Unions have focused on saving jobs, protecting incomes and avoiding austerity during this crisis, their most recent push being for a replacement to the Job Retention (furlough) Scheme, which is due to expire at the end of October.
In a success for the labour movement, Sunak's new Job Support Scheme loosely follows the framework set out by the TUC, but its dilution of several aspects of the programme have been widely criticised.
The new Scheme encourages short-time working, with employees brought back for a portion of their hours and furloughed for the rest. In exchange for employers retaining staff for at least 33% of their usual hours on full pay, the government will pay 33% of their normal wages for the hours they are furloughed. Employers will be required to top this up with an additional 33% of wages. This means that workers will be paid two-thirds of their normal wage for the hours they are furloughed.

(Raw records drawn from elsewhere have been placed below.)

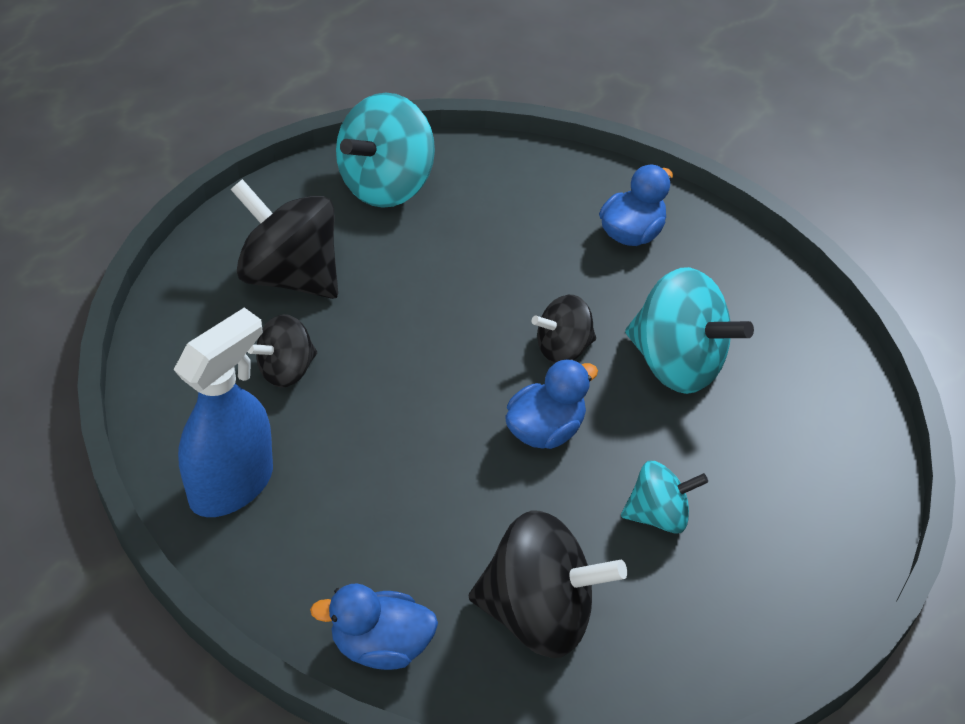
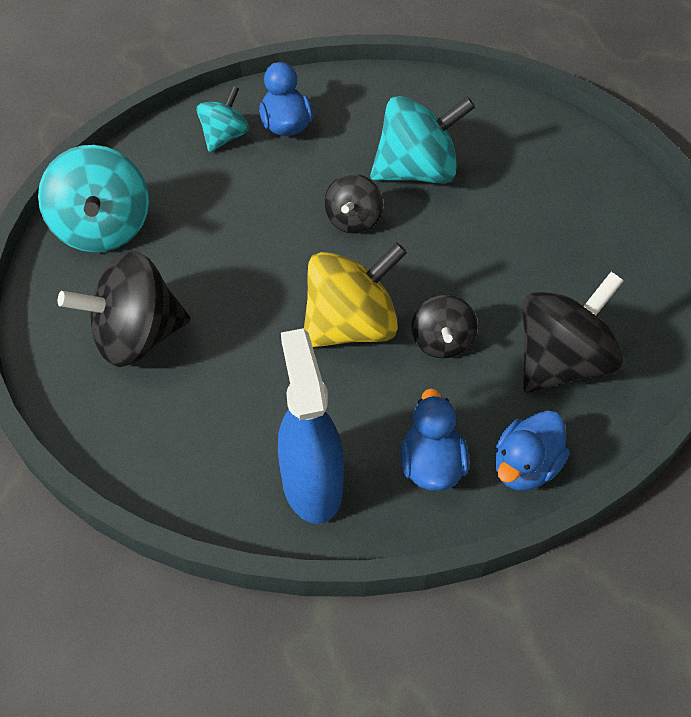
camera: 50 degrees left, 5 degrees up
(286, 370) = (229, 390): black spinning top -> black spinning top (442, 342)
(432, 417) = (351, 326): none -> yellow spinning top
(545, 430) = (415, 271): blue duck -> blue duck (431, 465)
(658, 515) = (530, 254): turquoise spinning top -> turquoise spinning top (224, 137)

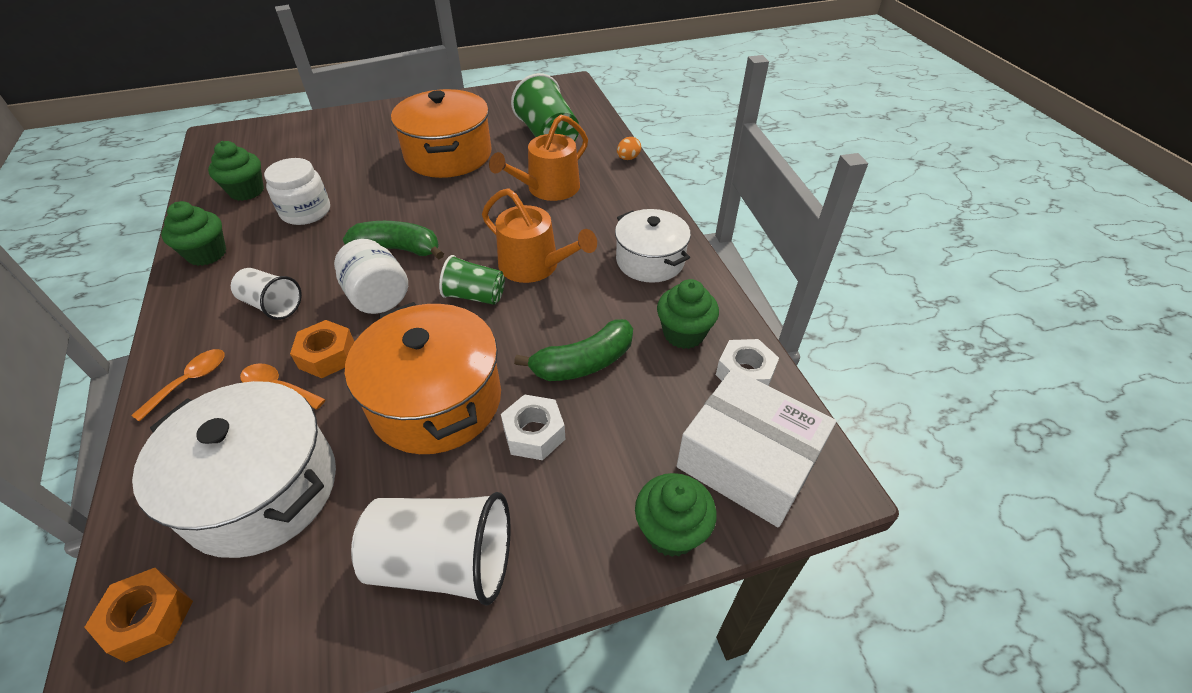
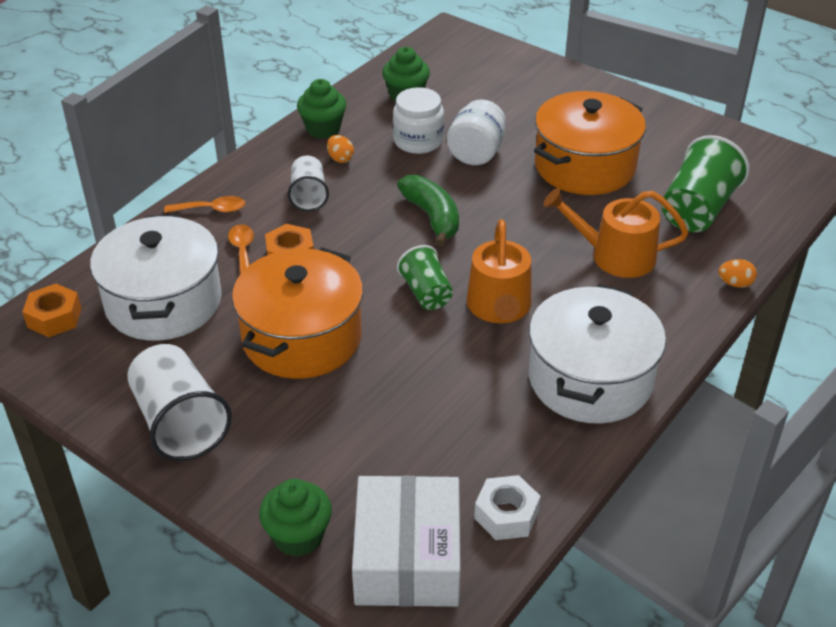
camera: 55 degrees right, 5 degrees down
(258, 263) = (340, 159): none -> orange egg
(378, 297) = (370, 242): white jar -> white jar (476, 153)
(534, 433) = (320, 409): white nut -> none
(584, 363) = (417, 400): green banana -> none
(650, 260) = (590, 379): white pot -> white pot, size x1.53
(684, 333) = (515, 449): green cupcake -> none

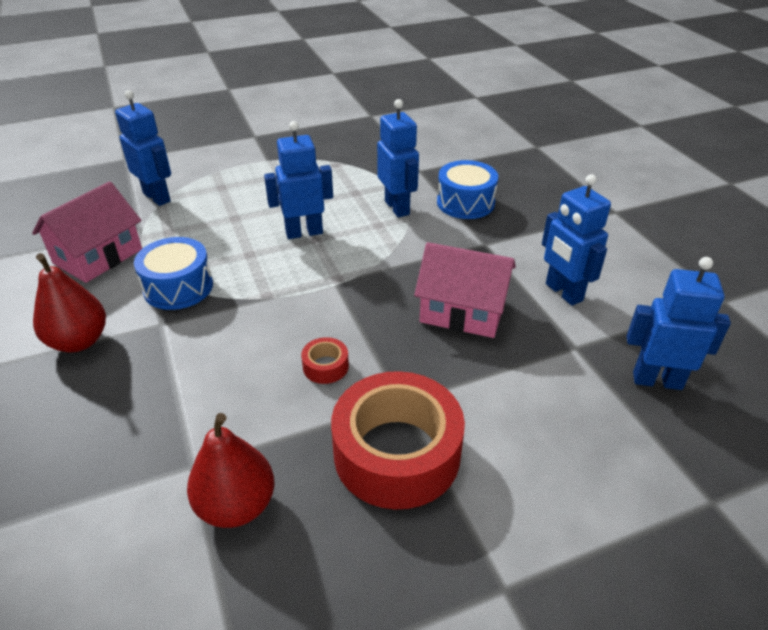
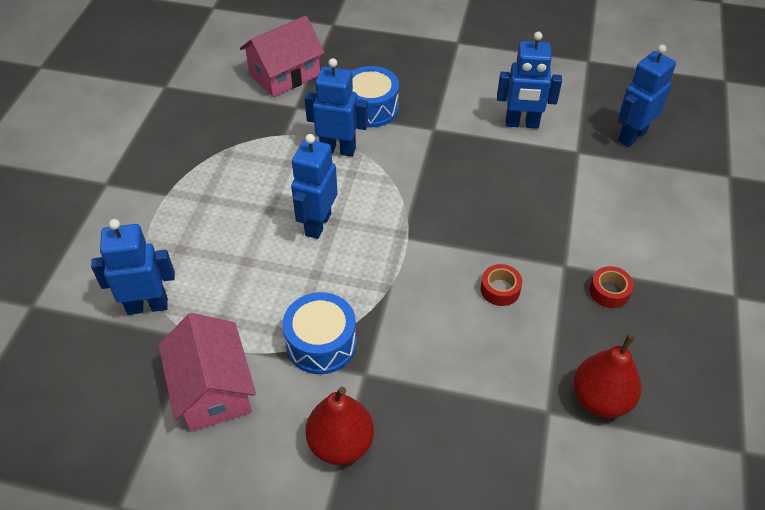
camera: 55 degrees left, 10 degrees up
(397, 453) = (609, 291): red tape -> red tape, size x0.41
(463, 311) = (499, 184): pink house -> pink house (284, 74)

While the TUC welcomed the plan as a step in the right direction, it deplored the "wasted" hours of furlough, which it said could be better used to retrain workers in skills that will prepare the workforce for the realities of a post-Brexit, post-automation and greener economy.
Unions had also pushed for workers to be paid at least 80% of their wages for the hours they are furloughed.
Shadow Chancellor Annaliese Dodds immediately raised concerns about the suitability of the scheme, decrying its lack of provision for training and questioning whether it would actually be effective at protecting jobs. Instead, the scheme's weaknesses could easily lead the UK back into 1980s levels of unemployment, she said.
Elsewhere, former Chancellor and Prime Minister, Gordon Brown, made an uncharacteristic return to the frontline to urge Sunak to "reconsider" his plan.
"There was nothing in his message yesterday for the 1.5m now unemployed and the 1m on Universal Credit looking for a job, for almost 1m young people who are outside education but don’t have a job," he told ITV's Good Morning Britain.
"Then he did something for part-time work, but he’s only paying 22% of the wages. It’ll be cheaper for an employer to keep one full-time person than two part-time people on!"